Dans une véritable démocratie, la volonté générale s'exprime bien à travers la voix des représentants du peuple, et non par la "volonté de tous" comme le redoutait déjà Rousseau. Donc elle repose sur l'engagement des élus et non sur la participation de tous. La représentation populaire n'a rien à voir avec le reflet, même proportionnel, de la réalité sociologique. La diversité des opinions est un leurre (car les extrêmes profitent toujours de la liberté d'expression pour s'imposer) tant qu'elle ne débouche pas, via un débat rationnel et encadré, sur des positions assumées (pas toujours "populaires"). Ceci découle de l'essence premièrement éthique de l'élection que vient ensuite confirmer l'engagement politique : il faut d'abord vouloir faire cesser une situation d'injustice, or tout le monde ne le veut pas ni ne peut proposer de solutions éclairées. Comme l'écrit Juranville, "l'élu est celui qui répond de l'appel de l'Autre à s'affronter au réel de la finitude de l'homme et à en devenir responsable auprès de tous les autres".

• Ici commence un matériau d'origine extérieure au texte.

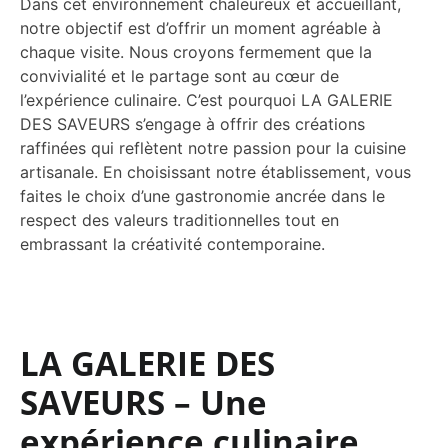
Dans cet environnement chaleureux et accueillant,
notre objectif est d’offrir un moment agréable à
chaque visite. Nous croyons fermement que la
convivialité et le partage sont au cœur de
l’expérience culinaire. C’est pourquoi LA GALERIE
DES SAVEURS s’engage à offrir des créations
raffinées qui reflètent notre passion pour la cuisine
artisanale. En choisissant notre établissement, vous
faites le choix d’une gastronomie ancrée dans le
respect des valeurs traditionnelles tout en
embrassant la créativité contemporaine.
LA GALERIE DES
SAVEURS – Une
expérience culinaire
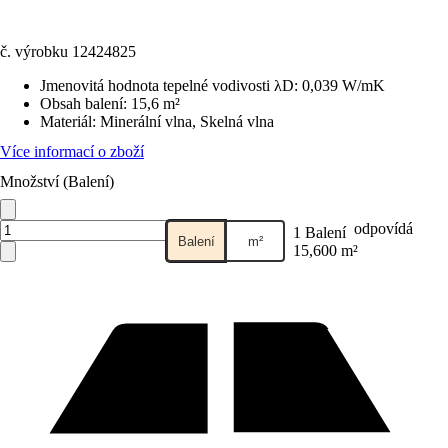
č. výrobku
12424825
Jmenovitá hodnota tepelné vodivosti λD
:
0,039 W/mK
Obsah balení
:
15,6 m²
Materiál
:
Minerální vlna, Skelná vlna
Více informací o zboží
Množství (Balení)
odpovídá
1 Balení
Balení
m²
15,600 m²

"Les élus du peuple, ses représentants, ne sont pas ses délégués. Il n'y a pas dans la vraie démocratie de mandat impératif. Car la vérité, la "volonté générale", est en acte dans chacun des représentants; mais elle est, dans le peuple, simplement supposée, en sommeil, et recouverte ordinairement par ce que Rousseau appelle "la volonté de tous". Et il ne faut pas exiger qu'à la diversité de la populations corresponde une diversité des représentants puisque, si le peuple peut confirmer par ses votes la volonté générale, ce sont les représentants seuls qui en sont l'expression."
JURANVILLE, 2015, LCEDL

DEMOCRATIE, Individu, Capitalisme, Paganisme, HOBBES

L'inscription du capitalisme dans la structure de l’État semble favoriser l’émergence de l’individu, mais cette configuration ne suffit pas à fonder une démocratie authentique. L’histoire, loin de consolider la démocratie représentative, tend à faire ressurgir les mirages de la démocratie directe. Que le peuple reste profondément lié à une logique païenne, malgré l'avènement du christianisme, semble le présupposé de Hobbes dans son Léviathan, puisque l’État y est présenté comme une idole, un « dieu mortel » imposant une soumission totale. L'espace de liberté intérieure concédée à l'individu (christianisme oblige) n'autorise aucun progrès, aucune émancipation, tellement cette liberté reste abstraite ; l’individu réel, capable de se manifester à travers une œuvre reconnue publiquement, n’y trouve pas sa place. Même les apports de Spinoza sur la liberté d’expression ne suffisent pas à faire émerger la figure d'un individu autonome.


"Et cependant, à partir de là, aucune démocratie véritable ne peut se constituer. Et cela parce que l’idole reconnue comme telle qu’est l’État selon Hobbes ne laisse aucune place pour l’avènement d’un individu réel, lequel doit pouvoir offrir au jugement de tous l’œuvre par laquelle il est advenu comme tel. Son individu n’est qu’un individu formel, et l’espace de liberté d’expression que Spinoza ajoute dans son Traité théologico-politique ne suffit pas pour accueillir la puissance de nouveauté de l’individu réel."